CEC Interns Present Sustainability Plans
High school students in the Environmental Intern Program sponsored by the Citizens Environmental Council of Burlingame (CEC) presented plans for making their schools more sustainable to an appreciative audience of local environmentalists, educators, CEC directors and parents on September 25.
After observing and researching environmental practices and attitudes at their respective schools, the interns designed programs that focused on reducing waste, improving transportation to schools and slashing energy consumption.

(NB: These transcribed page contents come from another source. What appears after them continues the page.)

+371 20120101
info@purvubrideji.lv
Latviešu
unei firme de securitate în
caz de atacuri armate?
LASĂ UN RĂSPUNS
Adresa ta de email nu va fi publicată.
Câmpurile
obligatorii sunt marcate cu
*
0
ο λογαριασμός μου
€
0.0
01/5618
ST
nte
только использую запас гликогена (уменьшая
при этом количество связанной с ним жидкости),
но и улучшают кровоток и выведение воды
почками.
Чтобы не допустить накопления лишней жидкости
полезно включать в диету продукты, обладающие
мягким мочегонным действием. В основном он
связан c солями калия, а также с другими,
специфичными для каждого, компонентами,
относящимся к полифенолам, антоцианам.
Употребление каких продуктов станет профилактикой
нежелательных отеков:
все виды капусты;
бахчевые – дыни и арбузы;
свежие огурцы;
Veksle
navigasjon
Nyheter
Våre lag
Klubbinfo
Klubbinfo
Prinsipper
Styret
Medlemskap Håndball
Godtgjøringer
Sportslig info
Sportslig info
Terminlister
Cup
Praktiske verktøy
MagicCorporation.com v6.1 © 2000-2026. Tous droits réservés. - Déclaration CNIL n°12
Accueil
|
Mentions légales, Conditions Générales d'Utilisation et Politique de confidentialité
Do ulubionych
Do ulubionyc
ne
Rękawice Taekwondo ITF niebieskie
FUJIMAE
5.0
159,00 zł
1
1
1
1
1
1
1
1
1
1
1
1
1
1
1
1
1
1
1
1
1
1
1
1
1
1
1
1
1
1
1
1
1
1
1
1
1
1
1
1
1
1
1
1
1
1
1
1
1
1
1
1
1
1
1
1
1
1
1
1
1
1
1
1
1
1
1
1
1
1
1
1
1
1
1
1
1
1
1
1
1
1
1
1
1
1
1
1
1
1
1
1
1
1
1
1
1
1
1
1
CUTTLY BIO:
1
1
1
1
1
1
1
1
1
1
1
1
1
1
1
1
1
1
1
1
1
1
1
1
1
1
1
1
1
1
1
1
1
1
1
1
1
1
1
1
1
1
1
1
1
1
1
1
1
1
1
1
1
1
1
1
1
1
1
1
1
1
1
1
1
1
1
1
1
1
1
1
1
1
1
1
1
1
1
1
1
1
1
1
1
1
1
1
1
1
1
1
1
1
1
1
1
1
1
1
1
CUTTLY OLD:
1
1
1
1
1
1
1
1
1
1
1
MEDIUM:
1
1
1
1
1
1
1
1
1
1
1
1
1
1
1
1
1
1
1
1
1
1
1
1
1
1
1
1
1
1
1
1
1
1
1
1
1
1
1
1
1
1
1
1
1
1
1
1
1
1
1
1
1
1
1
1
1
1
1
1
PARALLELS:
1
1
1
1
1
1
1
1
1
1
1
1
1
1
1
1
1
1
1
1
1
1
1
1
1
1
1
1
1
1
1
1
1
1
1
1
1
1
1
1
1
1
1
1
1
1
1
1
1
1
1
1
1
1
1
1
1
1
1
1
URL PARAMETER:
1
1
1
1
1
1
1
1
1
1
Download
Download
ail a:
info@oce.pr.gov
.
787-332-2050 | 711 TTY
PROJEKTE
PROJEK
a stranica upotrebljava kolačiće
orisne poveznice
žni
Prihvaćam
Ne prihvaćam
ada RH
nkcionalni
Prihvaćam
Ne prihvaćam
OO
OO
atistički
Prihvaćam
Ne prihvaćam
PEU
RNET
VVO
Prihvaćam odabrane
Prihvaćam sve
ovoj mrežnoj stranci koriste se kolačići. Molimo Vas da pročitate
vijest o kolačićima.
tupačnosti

Chris Noll of San Mateo High School, Jessica Johnstone of Burlingame High School and Grace Zhang of Mercy High School are pursuing plans to reduce plastic waste and improve recycling performance at their schools. Maya Silver of Burlingame High and Spencer Kishiyama of Design Tech High School are hoping to discourage single passenger car trips and encourage walking, biking, carpooling and public transportation to their schools. Brennan McDonald and Mark Habelt, both of Burlingame High, and Gus Brocchini of Crystal Springs Uplands School will seek ways to reduce energy consumption and advocate for schools and families to move to 100 percent renewable energy through Peninsula Clean Energy’s ECO100 program at their schools.
These students are now beginning the second year of the program, where they will be supported and advised as they implement their plans.
The Environmental Intern Program is supported by the City of Burlingame, and it is underwritten by the Morris Smith Foundation (Sterling Franklin, Trustee). The current program leaders are CEC Directors Mike McCord and Desiree Thayer. The program was designed and launched last winter with the assistance of Burlingame Sustainability Coordinator Sigalle Michael.
Shown in the photo, left to right, are Spencer Kishiyama, Maya Silver, Brennan McDonald, Gus Brocchini, Christopher Noll, Mark Habelt and Grace Zhang. (Jessica Johnstone is not pictured.)